=== Section Start ===
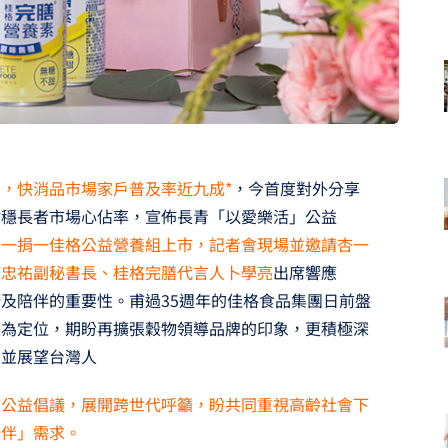
，快消品市場家戶普及率近九成*
，今首度對外分享
站穩長者市場心佔率，宣佈長青「以愛樂活」公益
買一捐一佳格公益營養組上市，記者會現場並邀請杏一
何忠祐副秘書長、桂格完膳代言人卜學亮
出席響應
及陪伴的重要性。甫過35週年的佳格食品集團日前盤
」為定位，期盼再擴張穀物領導品牌的印象，更積極深
念並展望台灣人
會公益倡議，展開跨世代呼籲，盼共同重視高齡社會下
陪伴」需求。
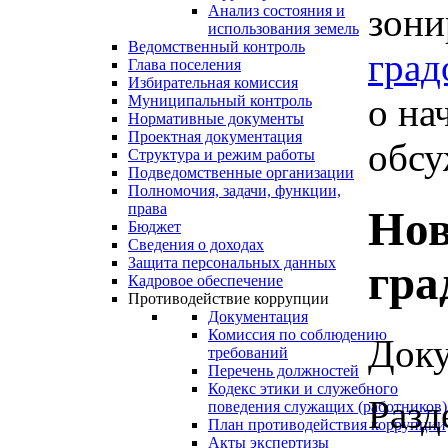
зони
Анализ состояния и
использования земель
Ведомственный контроль
град
Глава поселения
Избирательная комиссия
о на
Муниципальный контроль
Нормативные документы
Проектная документация
обсу
Структура и режим работы
Подведомственные организации
Полномочия, задачи, функции,
права
Нов
Бюджет
Сведения о доходах
Защита персональных данных
гра
Кадровое обеспечение
Противодействие коррупции
Документация
Комиссия по соблюдению
Доку
требований
Перечень должностей
Кодекс этики и служебного
Разд
поведения служащих (работников)
План противодействия коррупции
Акты экспертизы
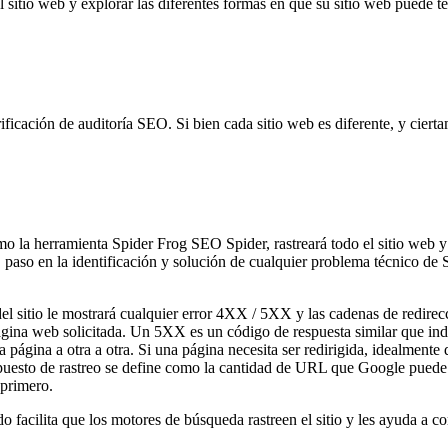
 sitio web y explorar las diferentes formas en que su sitio web puede t
rificación de auditoría SEO. Si bien cada sitio web es diferente, y cie
omo la herramienta Spider Frog SEO Spider, rastreará todo el sitio web y
ro. paso en la identificación y solución de cualquier problema técnico
del sitio le mostrará cualquier error 4XX / 5XX y las cadenas de redire
gina web solicitada. Un 5XX es un código de respuesta similar que ind
 página a otra a otra. Si una página necesita ser redirigida, idealmente
puesto de rastreo se define como la cantidad de URL que Google puede y
 primero.
o facilita que los motores de búsqueda rastreen el sitio y les ayuda a 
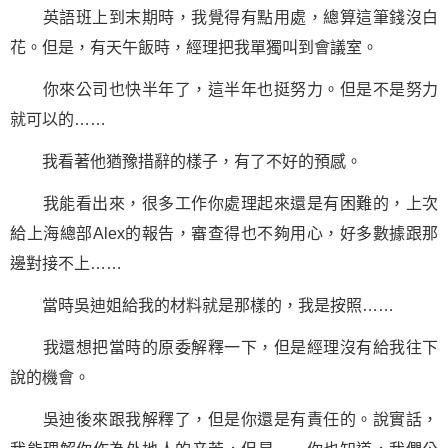
英語班上到末期時，我覺得有點用處，總算這筆錢沒白
花。但是，有天午飯時，經理把我單獨叫到會議室。
你來公司也快半年了，這半年也挺努力。但是不是努力
就可以的……
我看著他猶豫措辭的樣子，有了不好的預感。
我能看出來，很多工作你處理起來還是有困難的，上次
給上海總部Alex的報告，審查得也不夠用心，好多數據跟那
邊對接不上……
當時吳迪姐給我的材料就是那樣的，我是按照……
我還想把當時的原委解釋一下，但是經理沒有給我往下
說的機會。
吳迪後來跟我解釋了，但是你還是有責任的。說實話，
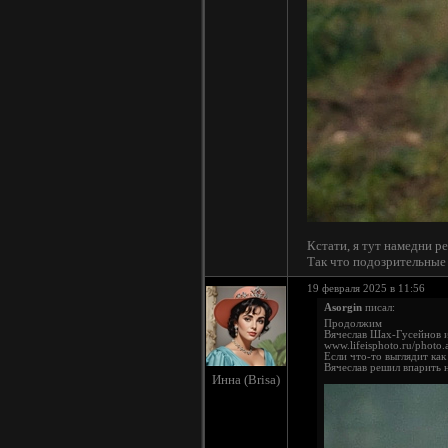
Кстати, я тут намедни ре
Так что подозрительные 
19 февраля 2025 в 11:56
Asorgin
писал:
Продолжим
Вячеслав Шах-Гусейнов
www.lifeisphoto.ru/photo
Если что-то выглядит ка
Вячеслав решил впарить 
Инна (Brisa)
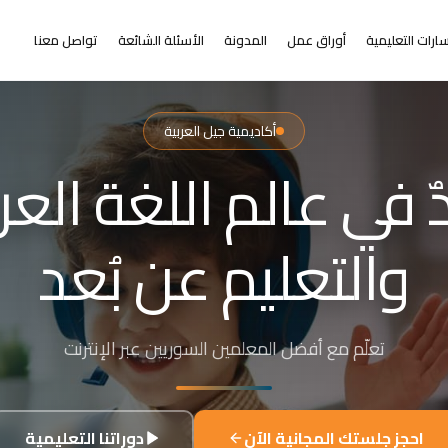
ارات التعليمية
أوراق عمل
المدونة
الأسئلة الشائعة
تواصل معنا
أكاديمية جيل العربية
التعلم عن بُعد
ر من البعد عن التعلي
+٢٠٠٠ طالب من ٣١+ دولة حول العالم
احجز جلستك المجانية الآن
دوراتنا التعليمية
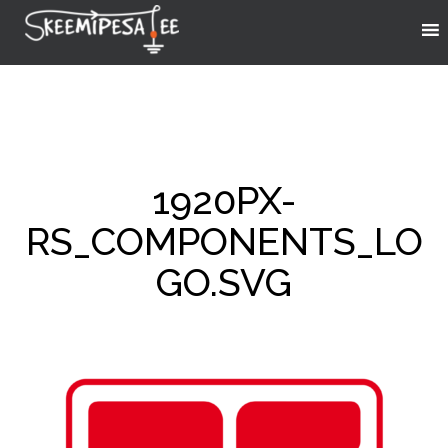
1920PX-
RS_COMPONENTS_LO
GO.SVG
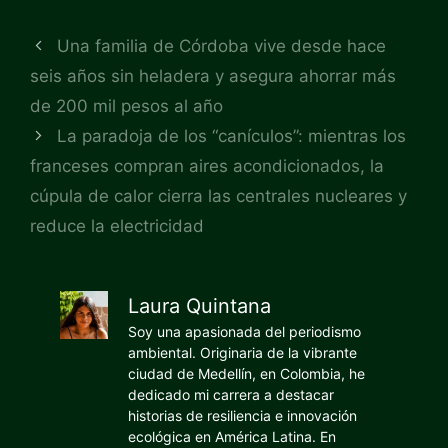
Una familia de Córdoba vive desde hace
seis años sin heladera y asegura ahorrar más
de 200 mil pesos al año
La paradoja de los “canículos”: mientras los
franceses compran aires acondicionados, la
cúpula de calor cierra las centrales nucleares y
reduce la electricidad
Laura Quintana
Soy una apasionada del periodismo
ambiental. Originaria de la vibrante
ciudad de Medellín, en Colombia, he
dedicado mi carrera a destacar
historias de resiliencia e innovación
ecológica en América Latina. En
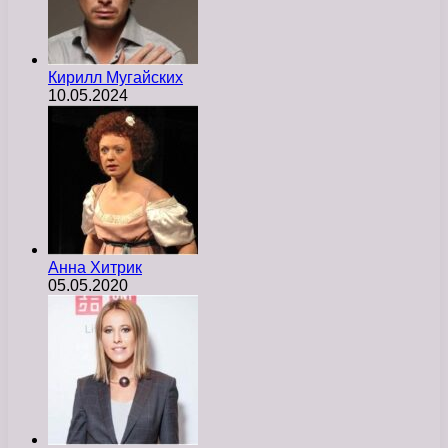
Кирилл Мугайских
10.05.2024
Анна Хитрик
05.05.2020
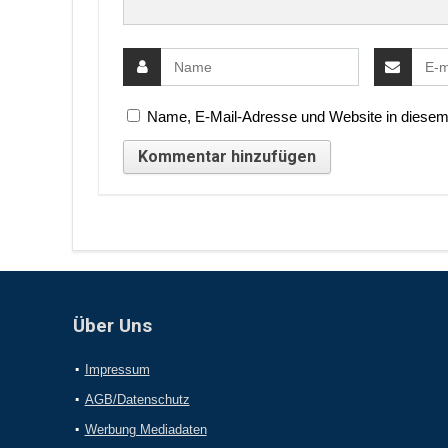
Name, E-Mail-Adresse und Website in diesem
Über Uns
Impressum
AGB/Datenschutz
Werbung Mediadaten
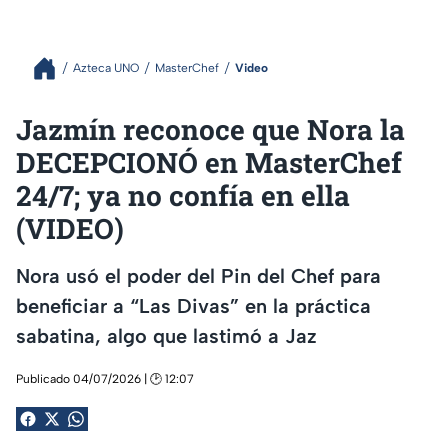
Azteca UNO
MasterChef
Video
Jazmín reconoce que Nora la
DECEPCIONÓ en MasterChef
24/7; ya no confía en ella
(VIDEO)
Nora usó el poder del Pin del Chef para
beneficiar a “Las Divas” en la práctica
sabatina, algo que lastimó a Jaz
Publicado 04/07/2026 | 🕑 12:07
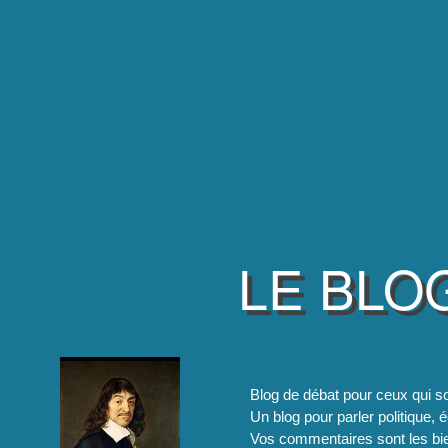
LE BLO
Blog de débat pour ceux qui so
Un blog pour parler politique, é
Vos commentaires sont les bie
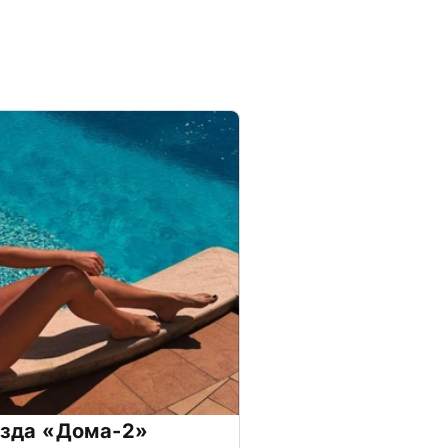
везда «Дома-2»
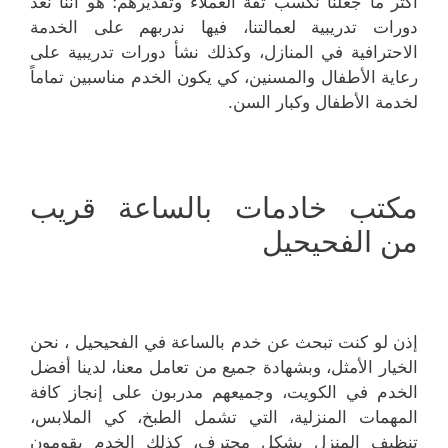
أكثر ما جعلنا نكسب ثقة العملاء وتقديرهم؛ هو أننا نعد
دورات تدريبية لعمالتنا، فيها ندربهم على الخدمة
الاحترافية في المنازل، وكذلك نشأ دورات تدريبية على
رعاية الأطفال والمسنين، كي يكون الخدم مناسبين تماماً
لخدمة الأطفال وكبار السن.
مكتب خادمات بالساعة قريب
من الفحيحيل
إذن لو كنت تبحث عن خدم بالساعة في الفحيحيل ، نحن
الخيار الأمثل، وبشهادة جميع من تعامل معنا، لدينا أفضل
الخدم في الكويت، وجميعهم مدربون على إنجاز كافة
المهمات المنزلية، التي تشمل الطبخ، كي الملابس،
تنظيف المنزل بشكل محترف، كذلك الخدم يقومون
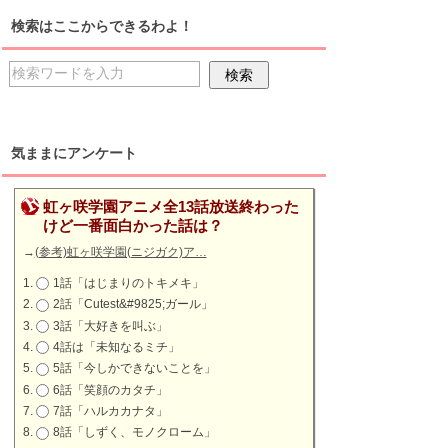
検索はここからできるわよ！
気ままにアンケート
虹ヶ咲学園アニメ全13話放送終わった
けど一番面白かった話は？
→
(参考)虹ヶ咲学園(ニジガク)ア…
1話「はじまりのトキメキ」
2話「Cutest&#9825;ガール」
3話「大好きを叫ぶ」
4話は「未知なるミチ」
5話「今しかできないことを」
6話「笑顔のカタチ」
7話「ハルカカナタ」
8話「しずく、モノクローム」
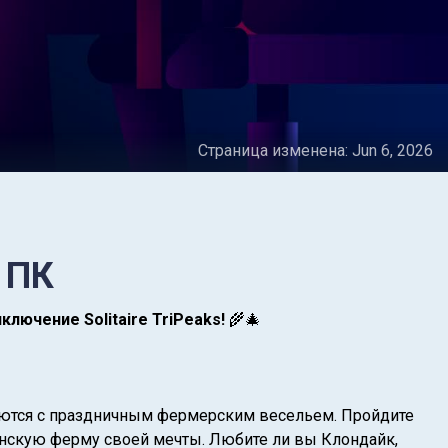
Страница изменена:
Jun 6, 2026
 ПК
лючение Solitaire TriPeaks!
🌾🎄
чаются с праздничным фермерским весельем. Пройдите
нскую ферму своей мечты. Любите ли вы Клондайк,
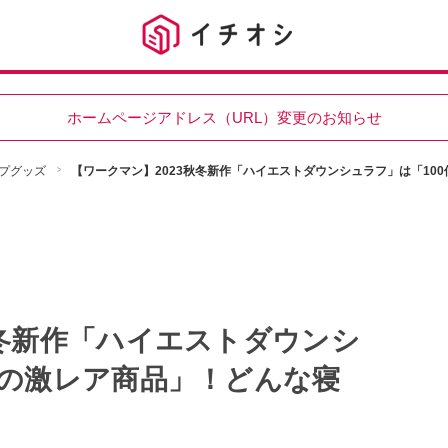
ホームページアドレス（URL）変更のお知らせ
プグッズ
【ワークマン】2023秋冬新作「ハイエストダウンシュラフ」は「10
秋冬新作「ハイエストダウンシ
定の激レア商品」！どんな寝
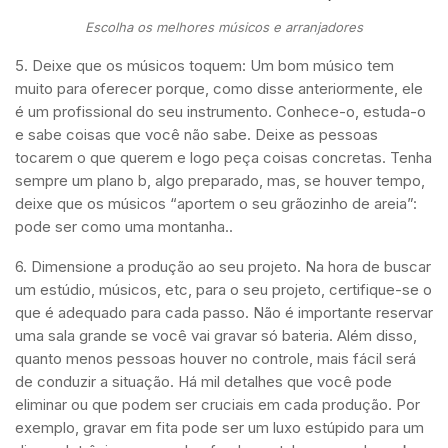
Escolha os melhores músicos e arranjadores
5. Deixe que os músicos toquem: Um bom músico tem
muito para oferecer porque, como disse anteriormente, ele
é um profissional do seu instrumento. Conhece-o, estuda-o
e sabe coisas que você não sabe. Deixe as pessoas
tocarem o que querem e logo peça coisas concretas. Tenha
sempre um plano b, algo preparado, mas, se houver tempo,
deixe que os músicos “aportem o seu grãozinho de areia”:
pode ser como uma montanha..
6. Dimensione a produção ao seu projeto. Na hora de buscar
um estúdio, músicos, etc, para o seu projeto, certifique-se o
que é adequado para cada passo. Não é importante reservar
uma sala grande se você vai gravar só bateria. Além disso,
quanto menos pessoas houver no controle, mais fácil será
de conduzir a situação. Há mil detalhes que você pode
eliminar ou que podem ser cruciais em cada produção. Por
exemplo, gravar em fita pode ser um luxo estúpido para um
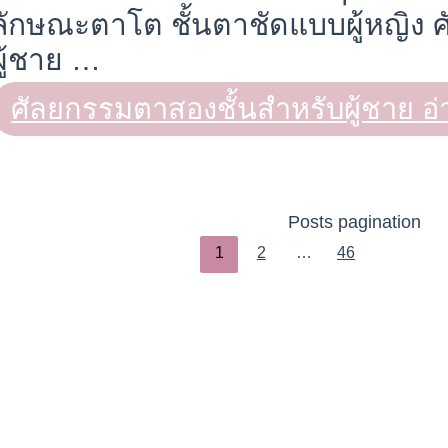
ลักษณะตาโต ชั้นตาชัดแบบผู้หญิง 
ผู้ชาย …
ศัลยกรรมตาสองชั้นสำหรับผู้ชาย
อ่
Posts pagination
1
2
…
46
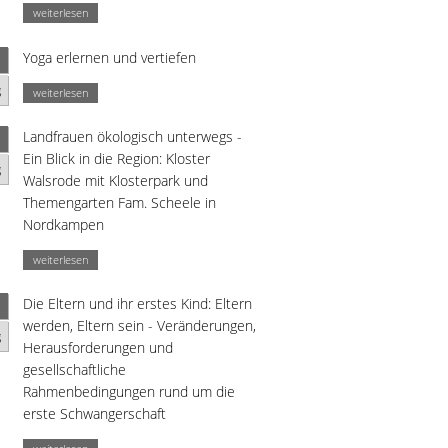
weiterlesen
Yoga erlernen und vertiefen
g
weiterlesen
Landfrauen ökologisch unterwegs -
Ein Blick in die Region: Kloster
g
Walsrode mit Klosterpark und
Themengarten Fam. Scheele in
Nordkampen
weiterlesen
Die Eltern und ihr erstes Kind: Eltern
werden, Eltern sein - Veränderungen,
g
Herausforderungen und
gesellschaftliche
Rahmenbedingungen rund um die
erste Schwangerschaft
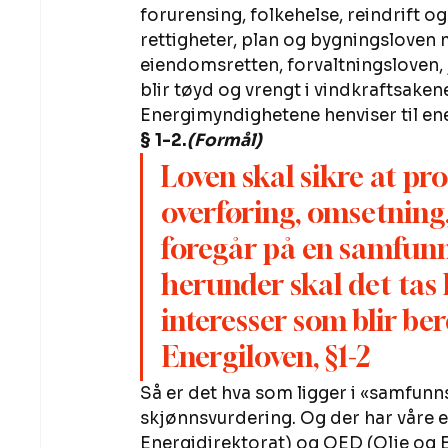
forurensing, folkehelse, reindrift og
rettigheter, plan og bygningsloven m
eiendomsretten, forvaltningsloven, 
blir tøyd og vrengt i vindkraftsakene
Energimyndighetene henviser til ene
§ 1-2.
(Formål)
Loven skal sikre at p
overføring, omsetning,
foregår på en samfunn
herunder skal det tas 
interesser som blir ber
Energiloven, §1-2
Så er det hva som ligger i «samfunn
skjønnsvurdering. Og der har våre
Energidirektorat) og OED (Olje og E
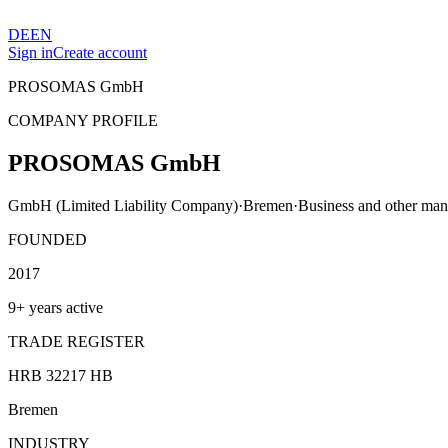
DE
EN
Sign in
Create account
PROSOMAS GmbH
COMPANY PROFILE
PROSOMAS GmbH
GmbH (Limited Liability Company)
·
Bremen
·
Business and other man
FOUNDED
2017
9+ years active
TRADE REGISTER
HRB 32217 HB
Bremen
INDUSTRY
=== Section End ===
> **Work order**: Put the lines above into a Markdown table with columns Row and Line, starting with the line with "sitio web y explorar" and going on through the line with "gina web solicitada.". Number each row, and skip any blank lines.

> **Answer to the problem**:
| Row | Line |
|---|---|
| 1 |  sitio web y explorar las diferentes formas en que su sitio web puede t |
| 2 | rificación de auditoría SEO. Si bien cada sitio web es diferente, y cie |
| 3 | omo la herramienta Spider Frog SEO Spider, rastreará todo el sitio web y |
| 4 | ro. paso en la identificación y solución de cualquier problema técnico |
| 5 | del sitio le mostrará cualquier error 4XX / 5XX y las cadenas de redire |
| 6 | gina web solicitada. Un 5XX es un código de respuesta similar que ind |